GOALS>
**a)** In the AgentCore Runtime lab overview, what did Lab 3 use to centralize the agent's tools?
**b)** Pick up the AgentCore Runtime lab overview after its last sentence and carry it on.

TEXT BLOCK>
## Lab 4: Deploy to Production - Use AgentCore Runtime with Observability

### Overview

In Lab 3 we scaled our Customer Support Agent by centralizing tools through AgentCore Gateway with secure authentication. Now we'll complete the production journey by deploying our agent to AgentCore Runtime with comprehensive observability. This will transform our prototype into a production-ready system that can handle real-world traffic with full monitoring and automatic scaling.

[Amazon Bedrock AgentCore Runtime](https://docs.aws.amazon.com/bedrock-agentcore/latest/devguide/agents-tools-runtime.html) is a secure, fully managed runtime that empowers organizations to deploy and scale AI agents in production, regardless of framework, protocol, or model choice. It provides enterprise-grade reliability, automatic scaling, and comprehensive monitoring capabilities.

EXTRACTED INFORMATION>
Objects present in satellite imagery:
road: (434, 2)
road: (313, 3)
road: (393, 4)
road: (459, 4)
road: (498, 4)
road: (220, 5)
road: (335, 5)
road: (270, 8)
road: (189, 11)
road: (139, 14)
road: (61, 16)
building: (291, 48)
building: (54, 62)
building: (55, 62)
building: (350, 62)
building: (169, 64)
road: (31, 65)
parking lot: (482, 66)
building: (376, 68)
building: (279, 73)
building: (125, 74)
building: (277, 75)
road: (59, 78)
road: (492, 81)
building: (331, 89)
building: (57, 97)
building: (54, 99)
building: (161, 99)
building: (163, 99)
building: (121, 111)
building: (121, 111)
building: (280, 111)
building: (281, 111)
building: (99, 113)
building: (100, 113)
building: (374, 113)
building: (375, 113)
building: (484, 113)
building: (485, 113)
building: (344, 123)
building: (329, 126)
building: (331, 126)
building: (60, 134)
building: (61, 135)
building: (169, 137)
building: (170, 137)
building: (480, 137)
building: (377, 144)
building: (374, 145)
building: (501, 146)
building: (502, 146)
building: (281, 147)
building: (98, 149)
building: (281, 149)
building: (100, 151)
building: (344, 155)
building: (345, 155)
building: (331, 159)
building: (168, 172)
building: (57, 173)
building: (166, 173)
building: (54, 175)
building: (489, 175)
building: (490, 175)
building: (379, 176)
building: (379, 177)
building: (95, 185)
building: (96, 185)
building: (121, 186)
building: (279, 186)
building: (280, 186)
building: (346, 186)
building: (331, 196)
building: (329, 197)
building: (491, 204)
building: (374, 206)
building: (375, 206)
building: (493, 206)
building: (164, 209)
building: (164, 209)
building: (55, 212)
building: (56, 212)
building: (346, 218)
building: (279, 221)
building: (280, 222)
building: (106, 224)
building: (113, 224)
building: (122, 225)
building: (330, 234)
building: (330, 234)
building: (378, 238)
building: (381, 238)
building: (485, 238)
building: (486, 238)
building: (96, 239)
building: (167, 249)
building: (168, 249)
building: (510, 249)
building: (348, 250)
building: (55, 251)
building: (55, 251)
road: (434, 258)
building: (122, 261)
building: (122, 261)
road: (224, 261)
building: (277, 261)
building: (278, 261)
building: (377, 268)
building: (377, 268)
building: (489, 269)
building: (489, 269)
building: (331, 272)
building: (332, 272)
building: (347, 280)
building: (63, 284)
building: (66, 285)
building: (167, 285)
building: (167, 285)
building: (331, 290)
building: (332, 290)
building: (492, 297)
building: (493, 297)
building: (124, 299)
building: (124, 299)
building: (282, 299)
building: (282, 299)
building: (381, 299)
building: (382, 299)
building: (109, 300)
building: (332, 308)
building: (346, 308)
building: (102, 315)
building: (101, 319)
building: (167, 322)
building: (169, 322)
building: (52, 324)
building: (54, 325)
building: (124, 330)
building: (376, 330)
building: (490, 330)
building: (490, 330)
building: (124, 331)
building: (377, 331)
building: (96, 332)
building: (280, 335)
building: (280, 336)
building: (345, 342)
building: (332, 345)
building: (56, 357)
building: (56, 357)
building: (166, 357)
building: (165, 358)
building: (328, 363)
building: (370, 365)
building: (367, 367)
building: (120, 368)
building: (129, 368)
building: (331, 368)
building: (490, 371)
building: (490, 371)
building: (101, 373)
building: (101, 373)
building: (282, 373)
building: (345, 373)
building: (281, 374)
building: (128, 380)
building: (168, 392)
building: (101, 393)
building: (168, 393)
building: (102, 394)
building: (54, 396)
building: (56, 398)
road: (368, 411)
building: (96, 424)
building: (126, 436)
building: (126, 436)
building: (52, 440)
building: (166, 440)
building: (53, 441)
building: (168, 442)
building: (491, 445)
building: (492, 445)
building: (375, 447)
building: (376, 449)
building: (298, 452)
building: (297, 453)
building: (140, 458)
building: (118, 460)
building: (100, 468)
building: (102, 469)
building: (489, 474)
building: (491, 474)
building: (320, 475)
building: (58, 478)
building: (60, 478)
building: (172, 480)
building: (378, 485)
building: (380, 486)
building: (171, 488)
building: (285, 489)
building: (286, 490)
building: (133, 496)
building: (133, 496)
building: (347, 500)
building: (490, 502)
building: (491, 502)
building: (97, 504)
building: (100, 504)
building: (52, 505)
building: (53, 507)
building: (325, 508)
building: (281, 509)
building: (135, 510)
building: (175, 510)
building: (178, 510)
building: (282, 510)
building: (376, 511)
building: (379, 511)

ANSWERS BY TASK>
**a)** AgentCore Gateway, with secure authentication.

**b)**
**Workshop Journey:**

- **Lab 1 (Done):** Create Agent Prototype - Built a functional customer support agent
- **Lab 2 (Done):** Enhance with Memory - Added conversation context and personalization
- **Lab 3 (Done):** Scale with Gateway & Identity - Shared tools across agents securely
- **Lab 4 (Current):** Deploy to Production - Used AgentCore Runtime with observability
- **Lab 5:** Build User Interface - Create a customer-facing application

### Why AgentCore Runtime & Production Deployment Matter

Current State (Lab 1-3): Agent runs locally with centralized tools but faces production challenges:

- Agent runs locally in a single session
- No comprehensive monitoring or debugging capabilities
- Cannot handle multiple concurrent users reliably

After this lab, we will have a production-ready agent infrastructure with:

- Serverless auto-scaling to handle variable demand
- Comprehensive observability with traces, metrics, and logging
- Enterprise reliability with automatic error recovery
- Secure deployment with proper access controls
- Easy management through AWS console and APIs and support for real-world production workloads.


### Adding comprehensive observability with AgentCore Observability

Additionally, AgentCore Runtime integrates seamlessly with [AgentCore Observability](https://docs.aws.amazon.com/bedrock-agentcore/latest/devguide/observability.html) to provide full visibility into your agent's behavior in production. AgentCore Observability automatically captures traces, metrics, and logs from your agent interactions, tool usage, and memory access patterns. In this lab we will see how AgentCore Runtime integrates with CloudWatch GenAI Observability to provide comprehensive monitoring and debugging capabilities.

For request tracing, AgentCore Observability captures the complete conversation flow including tool invocations, memory retrievals, and model interactions. For performance monitoring, it tracks response times, success rates, and resource utilization to help optimize your agent's performance.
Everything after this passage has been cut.